(Dataset items)
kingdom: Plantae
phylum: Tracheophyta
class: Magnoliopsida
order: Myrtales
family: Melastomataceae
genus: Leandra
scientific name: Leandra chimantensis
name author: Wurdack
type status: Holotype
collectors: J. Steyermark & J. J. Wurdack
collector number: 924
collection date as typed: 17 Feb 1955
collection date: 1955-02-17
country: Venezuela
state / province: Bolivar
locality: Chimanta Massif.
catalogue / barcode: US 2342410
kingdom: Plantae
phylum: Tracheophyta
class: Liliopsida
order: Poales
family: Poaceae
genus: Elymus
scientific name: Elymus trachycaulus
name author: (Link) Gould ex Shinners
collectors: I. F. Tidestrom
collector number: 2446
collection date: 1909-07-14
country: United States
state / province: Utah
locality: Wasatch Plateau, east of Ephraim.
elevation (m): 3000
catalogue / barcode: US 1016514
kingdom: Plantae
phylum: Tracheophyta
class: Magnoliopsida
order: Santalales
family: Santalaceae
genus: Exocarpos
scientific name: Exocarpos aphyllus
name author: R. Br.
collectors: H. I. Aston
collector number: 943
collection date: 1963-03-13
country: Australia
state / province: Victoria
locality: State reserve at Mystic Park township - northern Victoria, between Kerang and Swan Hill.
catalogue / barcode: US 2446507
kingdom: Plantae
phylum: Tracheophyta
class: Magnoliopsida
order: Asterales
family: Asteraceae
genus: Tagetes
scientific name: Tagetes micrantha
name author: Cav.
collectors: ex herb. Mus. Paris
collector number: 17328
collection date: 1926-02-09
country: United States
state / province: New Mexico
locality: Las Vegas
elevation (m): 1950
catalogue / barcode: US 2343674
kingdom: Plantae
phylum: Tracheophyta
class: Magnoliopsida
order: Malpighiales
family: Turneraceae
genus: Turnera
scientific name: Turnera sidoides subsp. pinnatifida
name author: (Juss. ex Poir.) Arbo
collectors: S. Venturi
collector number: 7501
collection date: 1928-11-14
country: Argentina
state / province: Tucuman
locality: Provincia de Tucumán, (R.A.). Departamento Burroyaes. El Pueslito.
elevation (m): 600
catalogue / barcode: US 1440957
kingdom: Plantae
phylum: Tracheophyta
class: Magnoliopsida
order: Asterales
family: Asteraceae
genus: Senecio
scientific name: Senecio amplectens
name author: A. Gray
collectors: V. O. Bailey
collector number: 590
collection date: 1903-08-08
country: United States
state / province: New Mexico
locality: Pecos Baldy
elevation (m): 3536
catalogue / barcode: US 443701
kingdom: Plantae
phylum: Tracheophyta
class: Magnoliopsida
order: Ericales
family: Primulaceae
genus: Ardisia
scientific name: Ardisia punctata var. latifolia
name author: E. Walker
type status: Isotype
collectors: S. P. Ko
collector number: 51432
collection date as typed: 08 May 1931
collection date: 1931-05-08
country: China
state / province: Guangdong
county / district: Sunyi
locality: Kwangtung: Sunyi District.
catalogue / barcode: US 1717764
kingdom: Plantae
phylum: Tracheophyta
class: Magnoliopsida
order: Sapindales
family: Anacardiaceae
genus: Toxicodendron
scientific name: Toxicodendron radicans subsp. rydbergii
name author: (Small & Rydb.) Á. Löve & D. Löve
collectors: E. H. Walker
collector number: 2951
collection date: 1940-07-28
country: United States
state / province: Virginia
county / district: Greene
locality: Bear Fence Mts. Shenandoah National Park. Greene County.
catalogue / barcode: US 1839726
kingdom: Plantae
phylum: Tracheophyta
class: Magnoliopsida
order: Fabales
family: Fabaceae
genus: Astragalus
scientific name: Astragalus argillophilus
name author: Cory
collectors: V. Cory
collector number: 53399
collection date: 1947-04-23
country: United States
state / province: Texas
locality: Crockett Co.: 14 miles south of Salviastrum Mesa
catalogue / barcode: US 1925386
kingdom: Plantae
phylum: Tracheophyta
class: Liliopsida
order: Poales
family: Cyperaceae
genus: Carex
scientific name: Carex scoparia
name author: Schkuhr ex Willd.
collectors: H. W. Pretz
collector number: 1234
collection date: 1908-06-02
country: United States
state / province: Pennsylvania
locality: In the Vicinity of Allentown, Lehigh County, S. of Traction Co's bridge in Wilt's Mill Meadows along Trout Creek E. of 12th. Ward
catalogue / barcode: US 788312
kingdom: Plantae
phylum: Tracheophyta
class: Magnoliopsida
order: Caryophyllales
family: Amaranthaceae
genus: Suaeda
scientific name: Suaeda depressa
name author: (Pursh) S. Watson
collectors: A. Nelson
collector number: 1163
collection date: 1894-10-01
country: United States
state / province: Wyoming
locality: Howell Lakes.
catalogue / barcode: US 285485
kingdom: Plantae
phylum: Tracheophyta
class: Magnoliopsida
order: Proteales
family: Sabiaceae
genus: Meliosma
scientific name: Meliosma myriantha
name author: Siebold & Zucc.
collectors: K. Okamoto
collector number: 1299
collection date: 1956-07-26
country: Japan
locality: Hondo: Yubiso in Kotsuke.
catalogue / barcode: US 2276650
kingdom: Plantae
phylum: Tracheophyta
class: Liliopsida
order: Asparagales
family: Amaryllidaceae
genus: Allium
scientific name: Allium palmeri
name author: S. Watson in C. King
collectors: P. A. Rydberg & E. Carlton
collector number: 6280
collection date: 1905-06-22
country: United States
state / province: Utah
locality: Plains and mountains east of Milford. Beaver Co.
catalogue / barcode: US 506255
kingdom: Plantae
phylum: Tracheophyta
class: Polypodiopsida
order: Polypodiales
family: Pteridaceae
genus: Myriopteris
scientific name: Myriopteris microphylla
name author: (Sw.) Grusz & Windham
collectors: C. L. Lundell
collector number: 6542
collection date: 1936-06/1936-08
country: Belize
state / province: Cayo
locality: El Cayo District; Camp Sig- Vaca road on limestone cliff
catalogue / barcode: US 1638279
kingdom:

**What the task asks**
Rewrite all of the records above with "catalogue" changed to "catalog" everywhere it occurs, leaving everything else the same.

**Written reply**
kingdom: Plantae
phylum: Tracheophyta
class: Magnoliopsida
order: Myrtales
family: Melastomataceae
genus: Leandra
scientific name: Leandra chimantensis
name author: Wurdack
type status: Holotype
collectors: J. Steyermark & J. J. Wurdack
collector number: 924
collection date as typed: 17 Feb 1955
collection date: 1955-02-17
country: Venezuela
state / province: Bolivar
locality: Chimanta Massif.
catalog / barcode: US 2342410
kingdom: Plantae
phylum: Tracheophyta
class: Liliopsida
order: Poales
family: Poaceae
genus: Elymus
scientific name: Elymus trachycaulus
name author: (Link) Gould ex Shinners
collectors: I. F. Tidestrom
collector number: 2446
collection date: 1909-07-14
country: United States
state / province: Utah
locality: Wasatch Plateau, east of Ephraim.
elevation (m): 3000
catalog / barcode: US 1016514
kingdom: Plantae
phylum: Tracheophyta
class: Magnoliopsida
order: Santalales
family: Santalaceae
genus: Exocarpos
scientific name: Exocarpos aphyllus
name author: R. Br.
collectors: H. I. Aston
collector number: 943
collection date: 1963-03-13
country: Australia
state / province: Victoria
locality: State reserve at Mystic Park township - northern Victoria, between Kerang and Swan Hill.
catalog / barcode: US 2446507
kingdom: Plantae
phylum: Tracheophyta
class: Magnoliopsida
order: Asterales
family: Asteraceae
genus: Tagetes
scientific name: Tagetes micrantha
name author: Cav.
collectors: ex herb. Mus. Paris
collector number: 17328
collection date: 1926-02-09
country: United States
state / province: New Mexico
locality: Las Vegas
elevation (m): 1950
catalog / barcode: US 2343674
kingdom: Plantae
phylum: Tracheophyta
class: Magnoliopsida
order: Malpighiales
family: Turneraceae
genus: Turnera
scientific name: Turnera sidoides subsp. pinnatifida
name author: (Juss. ex Poir.) Arbo
collectors: S. Venturi
collector number: 7501
collection date: 1928-11-14
country: Argentina
state / province: Tucuman
locality: Provincia de Tucumán, (R.A.). Departamento Burroyaes. El Pueslito.
elevation (m): 600
catalog / barcode: US 1440957
kingdom: Plantae
phylum: Tracheophyta
class: Magnoliopsida
order: Asterales
family: Asteraceae
genus: Senecio
scientific name: Senecio amplectens
name author: A. Gray
collectors: V. O. Bailey
collector number: 590
collection date: 1903-08-08
country: United States
state / province: New Mexico
locality: Pecos Baldy
elevation (m): 3536
catalog / barcode: US 443701
kingdom: Plantae
phylum: Tracheophyta
class: Magnoliopsida
order: Ericales
family: Primulaceae
genus: Ardisia
scientific name: Ardisia punctata var. latifolia
name author: E. Walker
type status: Isotype
collectors: S. P. Ko
collector number: 51432
collection date as typed: 08 May 1931
collection date: 1931-05-08
country: China
state / province: Guangdong
county / district: Sunyi
locality: Kwangtung: Sunyi District.
catalog / barcode: US 1717764
kingdom: Plantae
phylum: Tracheophyta
class: Magnoliopsida
order: Sapindales
family: Anacardiaceae
genus: Toxicodendron
scientific name: Toxicodendron radicans subsp. rydbergii
name author: (Small & Rydb.) Á. Löve & D. Löve
collectors: E. H. Walker
collector number: 2951
collection date: 1940-07-28
country: United States
state / province: Virginia
county / district: Greene
locality: Bear Fence Mts. Shenandoah National Park. Greene County.
catalog / barcode: US 1839726
kingdom: Plantae
phylum: Tracheophyta
class: Magnoliopsida
order: Fabales
family: Fabaceae
genus: Astragalus
scientific name: Astragalus argillophilus
name author: Cory
collectors: V. Cory
collector number: 53399
collection date: 1947-04-23
country: United States
state / province: Texas
locality: Crockett Co.: 14 miles south of Salviastrum Mesa
catalog / barcode: US 1925386
kingdom: Plantae
phylum: Tracheophyta
class: Liliopsida
order: Poales
family: Cyperaceae
genus: Carex
scientific name: Carex scoparia
name author: Schkuhr ex Willd.
collectors: H. W. Pretz
collector number: 1234
collection date: 1908-06-02
country: United States
state / province: Pennsylvania
locality: In the Vicinity of Allentown, Lehigh County, S. of Traction Co's bridge in Wilt's Mill Meadows along Trout Creek E. of 12th. Ward
catalog / barcode: US 788312
kingdom: Plantae
phylum: Tracheophyta
class: Magnoliopsida
order: Caryophyllales
family: Amaranthaceae
genus: Suaeda
scientific name: Suaeda depressa
name author: (Pursh) S. Watson
collectors: A. Nelson
collector number: 1163
collection date: 1894-10-01
country: United States
state / province: Wyoming
locality: Howell Lakes.
catalog / barcode: US 285485
kingdom: Plantae
phylum: Tracheophyta
class: Magnoliopsida
order: Proteales
family: Sabiaceae
genus: Meliosma
scientific name: Meliosma myriantha
name author: Siebold & Zucc.
collectors: K. Okamoto
collector number: 1299
collection date: 1956-07-26
country: Japan
locality: Hondo: Yubiso in Kotsuke.
catalog / barcode: US 2276650
kingdom: Plantae
phylum: Tracheophyta
class: Liliopsida
order: Asparagales
family: Amaryllidaceae
genus: Allium
scientific name: Allium palmeri
name author: S. Watson in C. King
collectors: P. A. Rydberg & E. Carlton
collector number: 6280
collection date: 1905-06-22
country: United States
state / province: Utah
locality: Plains and mountains east of Milford. Beaver Co.
catalog / barcode: US 506255
kingdom: Plantae
phylum: Tracheophyta
class: Polypodiopsida
order: Polypodiales
family: Pteridaceae
genus: Myriopteris
scientific name: Myriopteris microphylla
name author: (Sw.) Grusz & Windham
collectors: C. L. Lundell
collector number: 6542
collection date: 1936-06/1936-08
country: Belize
state / province: Cayo
locality: El Cayo District; Camp Sig- Vaca road on limestone cliff
catalog / barcode: US 1638279
kingdom:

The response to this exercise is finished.